(WHAT THE TASK ASKS): Pick up the loan note text below and continue it past its last sentence, the one on Lender's right of setoff; the listing after it is separate.

Any forbearance by Lender in exercising any right or remedy under
this Note, the Mortgage, or any of the other Loan Documents or
otherwise afforded by applicable law, shall not be a waiver of or
preclude the exercise of that or any other right or remedy. The
acceptance by Lender of any payment after the due date of such
payment, or in an amount which is less than the required payment,
shall not be a waiver of Lender's right to require prompt payment
when due of all other payments or to exercise any right or remedy
with respect to any failure to make prompt payment. Enforcement by
Lender of any of its rights or remedies under any of the Loan
Documents with respect to Borrower's obligations under this Note
shall not constitute an election by Lender of remedies so as to
preclude the exercise of any other right or remedy available to
Lender.
23. DST
Covenant.
So long as the Loan remains
outstanding, Borrower’s Trust Agreement shall provide that
until such time as the Loan and the other obligations under the
Loan Documents are indefeasibly paid and performed in full, all
rights of beneficial holders of DST interests in Borrower shall be
subordinate to the Loan and the Loan Documents.
24. Right of
Setoff. Upon a
default or Event of Default under this Note and any of the other
Loan Documents, to the extent permitted by applicable law, Lender
reserves a right of setoff in all Borrower's accounts with Lender
(whether checking, savings, merchant card or some other account).

(PROVIDED DATA):

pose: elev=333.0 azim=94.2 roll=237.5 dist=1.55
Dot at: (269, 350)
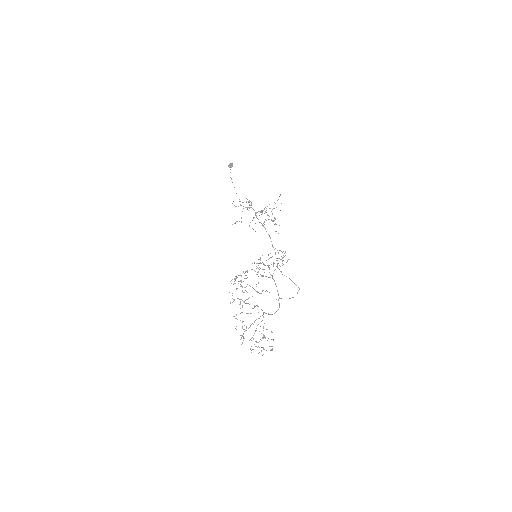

(RESPONSE FOR THIS EXERCISE):
This includes all accounts Borrower holds individually, jointly and
with someone else and all accounts Borrower may open in the future.
However, this does not include any XXX or Xxxxx accounts, or any
trust accounts for which setoff would be prohibited by law.
Borrower authorizes Lender, to the extent permitted by applicable
law, to charge or setoff all sums owing on the indebtedness against
any and all such accounts, and at Lender's option, to
administratively freeze all accounts to allow Lender to protect
Lender's charge and setoff rights provided in this
section.
25. Patriot
Act. Lender hereby
notifies Borrower that, pursuant to the requirements of the USA
Patriot Act (Title III of Pub. L. 107-56) (the "Patriot Act"),
Lender is required to obtain, verify and record information that
identifies Borrower and the other credit parties. Borrower agrees
to provide to Lender promptly upon Lender's request, such
information as Lender shall require for purposes of complying with
the requirements of the Patriot Act, the federal regulations issued
pursuant to the Patriot Act and any customer identification program
established by Lender in accordance therewith.
26. Indemnity.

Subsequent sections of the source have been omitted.